I am at a loss at this point to understand why Turkey, which was so broke and desperate in 1923, would have kowtowed to this agreement. My only guess is that Armenian pressure in the USA was so strong, that Turkey must have felt a price was necessary to sustain good relations with their new and powerful friend, the USA. (And Admiral Mark Bristol's clout appears now to have been somewhat overrated.)

At least, as Mr. Alford reports, "Turkey refused to recognize its liability for those claims." Perhaps Ataturk's government rationalized this payment as a humanitarian gesture, since they made a point of not admitting guilt.

I also don't quite understand how this settlement would have gotten Deutsche Bank off the hook from its own possible "direct" responsibility to one-time policyholders. Assuming this was another "insurance policy lawsuit," in which case the other insurance companies who ponied up millions of dollars to money-grubbing Armenians must now be kicking themselves.

Yet this matter raises several questions.

For one thing, those Armenian-Americans as Prof.
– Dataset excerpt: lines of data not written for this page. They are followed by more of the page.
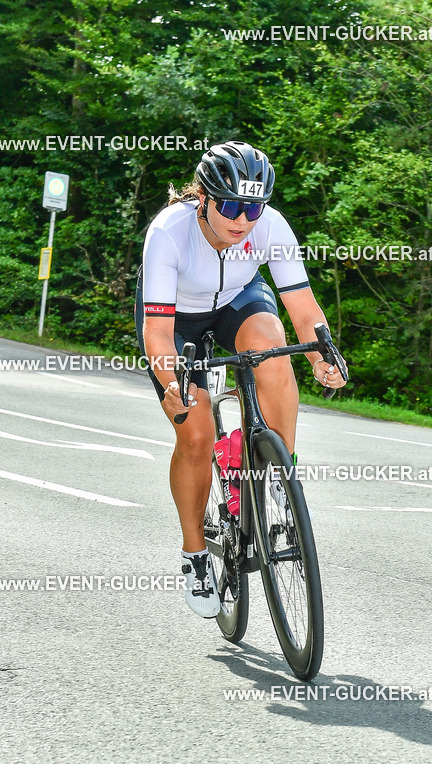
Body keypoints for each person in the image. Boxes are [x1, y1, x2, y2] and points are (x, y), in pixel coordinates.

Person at [135, 140, 347, 618]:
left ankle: (278, 472)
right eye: (231, 205)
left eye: (253, 207)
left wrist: (321, 354)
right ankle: (195, 556)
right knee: (196, 430)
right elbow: (157, 332)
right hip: (178, 318)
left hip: (237, 300)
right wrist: (174, 387)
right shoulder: (169, 232)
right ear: (204, 199)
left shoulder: (270, 227)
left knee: (272, 347)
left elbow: (302, 307)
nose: (242, 218)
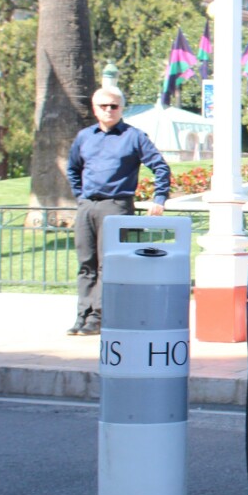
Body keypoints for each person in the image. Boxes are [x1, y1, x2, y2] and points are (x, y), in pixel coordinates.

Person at [66, 87, 171, 336]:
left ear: (122, 108)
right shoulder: (84, 137)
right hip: (88, 206)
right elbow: (73, 169)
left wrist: (159, 198)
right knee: (85, 264)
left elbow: (160, 167)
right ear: (95, 108)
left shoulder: (134, 136)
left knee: (108, 264)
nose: (109, 110)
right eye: (103, 106)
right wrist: (81, 197)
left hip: (117, 206)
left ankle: (99, 317)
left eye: (114, 106)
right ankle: (83, 314)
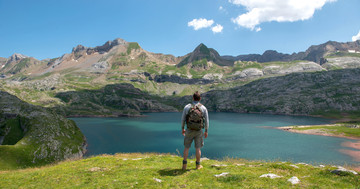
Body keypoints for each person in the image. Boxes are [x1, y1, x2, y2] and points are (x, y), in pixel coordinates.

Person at [181, 91, 209, 170]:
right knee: (198, 148)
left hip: (189, 130)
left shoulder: (187, 107)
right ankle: (197, 165)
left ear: (193, 98)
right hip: (198, 131)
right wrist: (206, 131)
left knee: (186, 148)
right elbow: (206, 121)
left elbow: (183, 119)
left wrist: (182, 128)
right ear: (200, 99)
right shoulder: (203, 108)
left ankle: (184, 166)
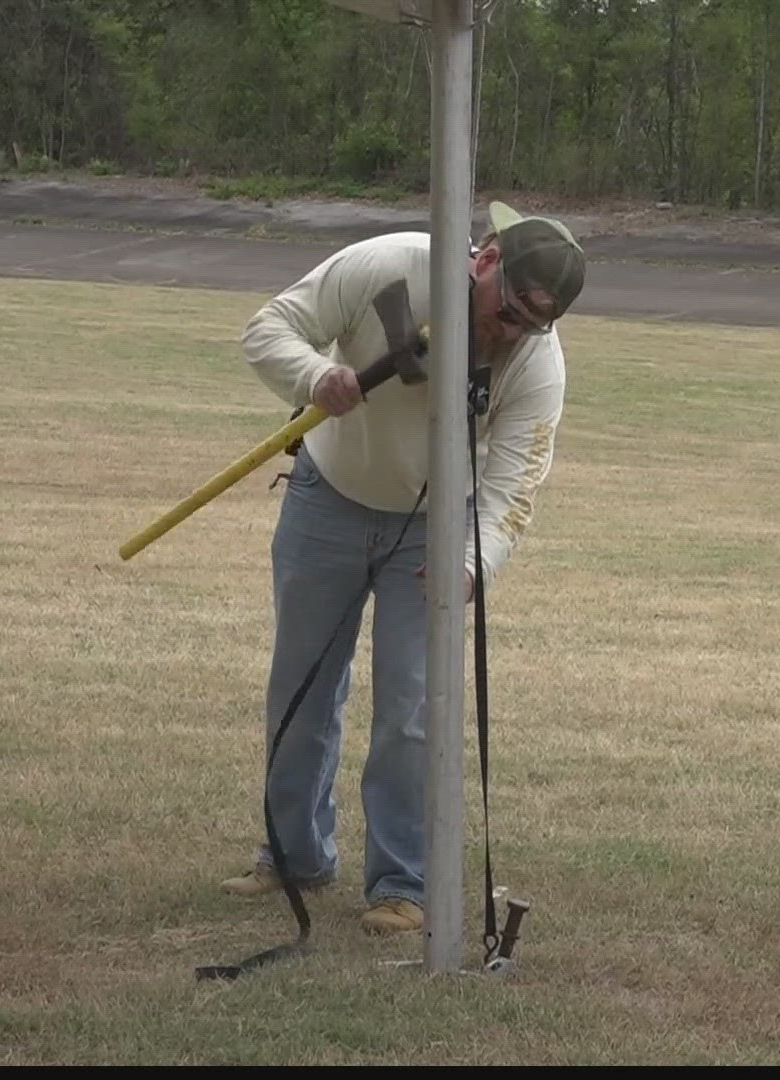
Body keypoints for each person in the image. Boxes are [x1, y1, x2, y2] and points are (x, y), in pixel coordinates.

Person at [220, 201, 585, 936]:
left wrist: (473, 564)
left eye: (527, 325)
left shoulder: (536, 363)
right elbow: (268, 331)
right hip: (328, 497)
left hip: (436, 529)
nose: (505, 331)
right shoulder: (388, 265)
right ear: (483, 259)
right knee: (300, 689)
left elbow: (514, 484)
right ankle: (292, 856)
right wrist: (314, 376)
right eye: (504, 309)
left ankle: (401, 883)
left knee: (411, 713)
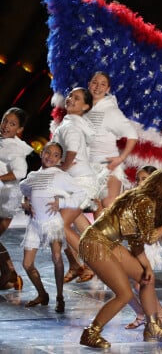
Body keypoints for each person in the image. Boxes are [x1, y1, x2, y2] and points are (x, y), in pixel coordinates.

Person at [77, 169, 162, 348]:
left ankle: (152, 327)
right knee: (124, 294)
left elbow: (136, 240)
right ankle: (91, 332)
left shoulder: (143, 200)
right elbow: (149, 237)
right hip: (95, 243)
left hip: (109, 243)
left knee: (146, 277)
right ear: (160, 185)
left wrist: (147, 266)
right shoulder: (145, 201)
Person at [19, 142, 87, 313]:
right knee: (27, 264)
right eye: (48, 152)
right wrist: (24, 202)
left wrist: (62, 202)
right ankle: (42, 294)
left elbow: (81, 193)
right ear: (41, 153)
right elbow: (23, 190)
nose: (51, 156)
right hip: (34, 224)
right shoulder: (33, 175)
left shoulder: (60, 175)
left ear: (59, 159)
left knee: (57, 258)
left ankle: (60, 297)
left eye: (56, 155)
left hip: (52, 224)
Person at [51, 87, 97, 283]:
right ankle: (79, 265)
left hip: (78, 183)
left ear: (85, 106)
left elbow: (71, 152)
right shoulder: (74, 123)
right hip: (75, 182)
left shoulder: (71, 126)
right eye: (70, 95)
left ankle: (95, 262)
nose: (70, 99)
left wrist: (61, 169)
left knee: (58, 224)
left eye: (77, 98)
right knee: (75, 224)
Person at [124, 165, 162, 330]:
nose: (139, 182)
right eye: (138, 179)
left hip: (147, 247)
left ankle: (158, 312)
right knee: (124, 284)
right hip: (135, 245)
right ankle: (147, 313)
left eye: (144, 179)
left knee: (140, 284)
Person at [85, 71, 138, 215]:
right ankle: (102, 238)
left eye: (103, 84)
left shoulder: (111, 110)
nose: (97, 87)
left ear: (108, 89)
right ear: (89, 84)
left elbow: (132, 135)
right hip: (89, 167)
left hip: (108, 165)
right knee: (97, 211)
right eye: (95, 82)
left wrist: (121, 158)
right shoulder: (82, 108)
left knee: (108, 203)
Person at [0, 107, 33, 290]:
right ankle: (9, 275)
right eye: (5, 120)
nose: (6, 126)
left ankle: (10, 274)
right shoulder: (2, 142)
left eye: (12, 124)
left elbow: (20, 172)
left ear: (19, 129)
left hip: (6, 199)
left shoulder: (15, 148)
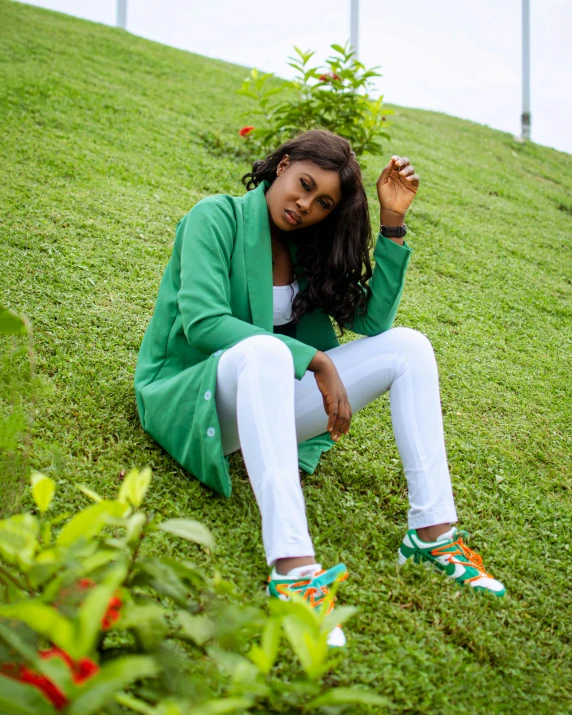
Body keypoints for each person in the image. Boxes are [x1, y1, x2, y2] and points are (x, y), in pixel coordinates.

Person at [134, 129, 505, 648]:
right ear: (282, 165)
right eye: (303, 185)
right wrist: (313, 359)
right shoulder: (214, 217)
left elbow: (374, 324)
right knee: (264, 350)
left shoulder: (307, 249)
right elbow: (202, 321)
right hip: (193, 396)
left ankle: (431, 533)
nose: (304, 205)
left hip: (262, 406)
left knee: (409, 345)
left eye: (322, 202)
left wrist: (393, 223)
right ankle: (293, 569)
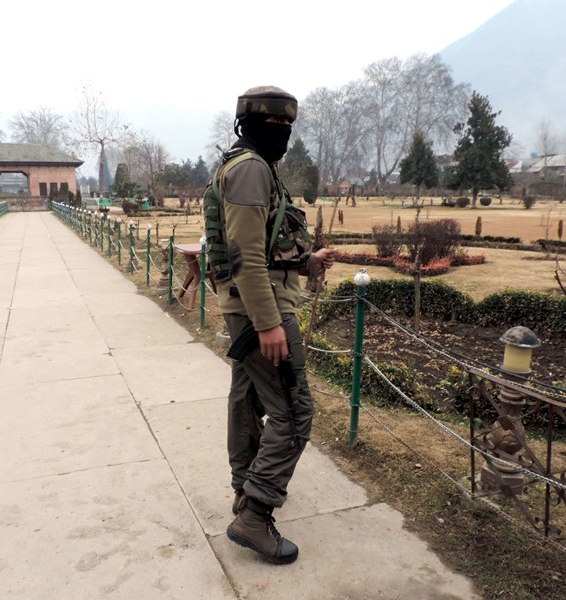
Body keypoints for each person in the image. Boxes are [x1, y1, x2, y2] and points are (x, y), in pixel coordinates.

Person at [213, 86, 336, 565]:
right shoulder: (250, 170)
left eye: (289, 127)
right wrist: (269, 325)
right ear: (250, 125)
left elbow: (264, 246)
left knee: (246, 400)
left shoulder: (248, 165)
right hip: (261, 310)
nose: (282, 136)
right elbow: (245, 257)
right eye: (275, 128)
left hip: (250, 305)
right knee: (294, 412)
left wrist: (307, 261)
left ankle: (246, 491)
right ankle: (254, 512)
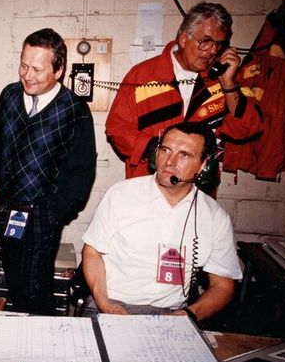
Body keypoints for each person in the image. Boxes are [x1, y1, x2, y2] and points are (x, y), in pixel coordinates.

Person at [81, 123, 241, 321]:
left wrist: (186, 315)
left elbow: (223, 285)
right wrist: (105, 303)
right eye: (165, 150)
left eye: (184, 155)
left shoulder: (215, 216)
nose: (170, 162)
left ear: (203, 164)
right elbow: (92, 252)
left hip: (173, 313)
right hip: (111, 303)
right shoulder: (121, 194)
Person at [0, 28, 96, 315]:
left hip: (43, 214)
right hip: (7, 209)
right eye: (24, 65)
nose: (27, 75)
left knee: (36, 290)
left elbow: (82, 171)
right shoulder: (9, 96)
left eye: (37, 68)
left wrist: (54, 214)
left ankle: (43, 346)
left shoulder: (74, 110)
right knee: (12, 283)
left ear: (58, 69)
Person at [105, 2, 263, 179]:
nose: (212, 51)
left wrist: (228, 84)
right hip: (147, 184)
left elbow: (249, 128)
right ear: (183, 39)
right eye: (206, 41)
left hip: (196, 190)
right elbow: (117, 128)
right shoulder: (142, 75)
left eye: (219, 44)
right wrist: (154, 151)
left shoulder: (226, 81)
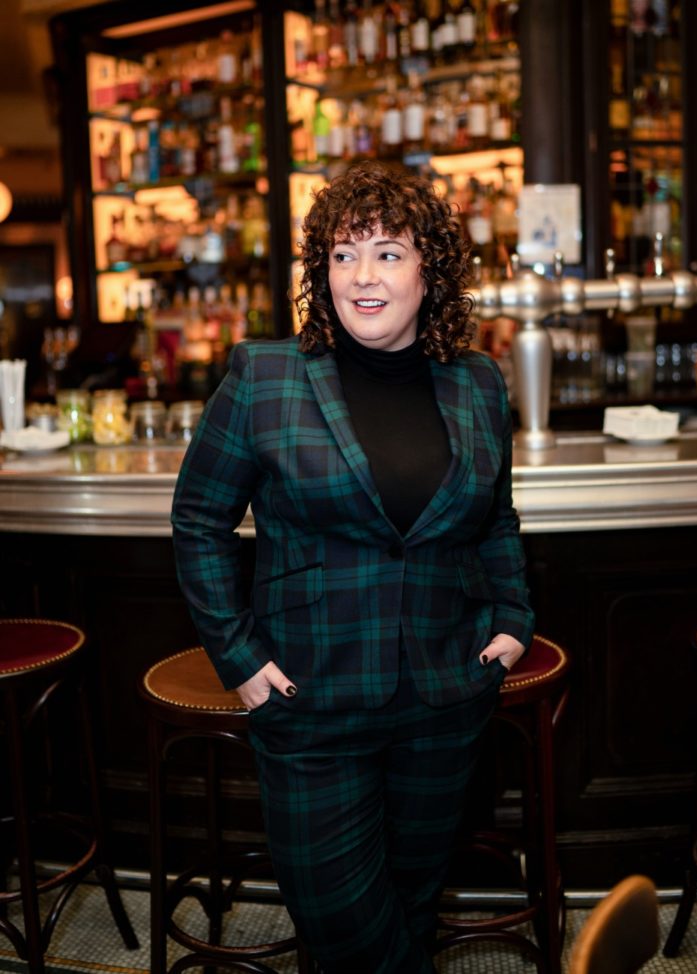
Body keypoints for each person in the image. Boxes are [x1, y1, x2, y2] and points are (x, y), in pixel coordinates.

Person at [171, 160, 534, 973]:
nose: (362, 275)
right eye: (342, 254)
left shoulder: (477, 383)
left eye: (388, 252)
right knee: (349, 934)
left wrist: (514, 619)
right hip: (311, 700)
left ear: (430, 271)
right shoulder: (264, 378)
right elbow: (199, 519)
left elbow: (495, 519)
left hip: (445, 695)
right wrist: (240, 657)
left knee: (411, 907)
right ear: (319, 272)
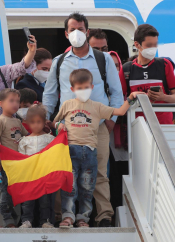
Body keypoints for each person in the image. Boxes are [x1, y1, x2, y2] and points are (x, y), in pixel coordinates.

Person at [43, 12, 124, 228]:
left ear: (87, 32)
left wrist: (111, 120)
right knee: (66, 172)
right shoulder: (59, 61)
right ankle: (64, 216)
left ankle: (104, 215)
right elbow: (50, 94)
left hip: (98, 127)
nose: (77, 33)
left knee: (99, 173)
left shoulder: (103, 58)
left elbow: (116, 92)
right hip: (67, 129)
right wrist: (46, 120)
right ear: (66, 33)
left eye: (80, 28)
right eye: (72, 29)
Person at [53, 69, 144, 228]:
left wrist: (130, 98)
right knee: (70, 186)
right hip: (70, 151)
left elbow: (119, 111)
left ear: (92, 87)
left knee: (87, 188)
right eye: (79, 88)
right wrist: (58, 125)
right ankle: (68, 217)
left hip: (90, 152)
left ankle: (83, 219)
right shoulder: (67, 104)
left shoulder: (98, 107)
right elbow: (55, 121)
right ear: (72, 89)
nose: (83, 90)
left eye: (86, 87)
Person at [128, 24, 175, 124]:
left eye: (155, 44)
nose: (153, 48)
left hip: (164, 125)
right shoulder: (127, 69)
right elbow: (120, 100)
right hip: (138, 127)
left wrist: (163, 97)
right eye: (149, 45)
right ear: (137, 45)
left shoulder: (165, 65)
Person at [0, 88, 29, 227]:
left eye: (17, 101)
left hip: (19, 163)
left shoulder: (18, 122)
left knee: (19, 192)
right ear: (1, 103)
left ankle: (20, 218)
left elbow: (27, 137)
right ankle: (8, 220)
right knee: (6, 192)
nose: (15, 104)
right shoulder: (0, 120)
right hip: (6, 164)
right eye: (11, 101)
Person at [18, 105, 55, 228]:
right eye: (32, 122)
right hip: (29, 175)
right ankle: (26, 221)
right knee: (27, 200)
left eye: (39, 122)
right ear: (27, 123)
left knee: (45, 201)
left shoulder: (49, 139)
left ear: (44, 122)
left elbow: (54, 155)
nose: (36, 125)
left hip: (44, 175)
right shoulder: (24, 140)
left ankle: (45, 221)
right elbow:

Dennis Papazian will now need to rethink their hopes on getting "restitution." (Prof. Papazian, who wasn't even alive during those tragic years, actually thinks of himself as a "victim." In Prof. Papazian's case, with all the vicious and hateful propaganda he has been spreading over the years, he would be more correctly identified as a "victimizer.")

The agreement above, much as it concerns "naturalized [American] citizens of Turkish origin," obviously covers Armenians exclusively.

The second thing I'm now wondering about is, what about all the some 500,000 Turks, Kurds, Jews and others who were ruthlessly and systematically slaughtered by the Armenians, with Russian help, on and off between 1914 and 1918/20? Why are the needs of these unsung victims not being heeded? What about the enormous theft and loss and property the Armenians incurred on all of these people?

How many of today's Turkish-Americans can classify themselves as "victims," in the same manner that these greedy Armenian-Americans hoping to collect all of this moolah, who had no bearing with the actual "heirs and descendants" of those involved in these events?

It seems to me that it is high time that the American government negotiate just such a settlement with the Republic of Armenia. (What is the equivalent of $1.3 million, these days?)

Of course I am kidding. In Turk-racist Western society, this scenario could never take place, even if I were serious. But in all seriousness, in principle, why is there no such settlement for the many, many, many unknown thousands who fatally suffered so excruciatingly, and who had so much property looted or destroyed, under the sadistic hands of Armenian killers?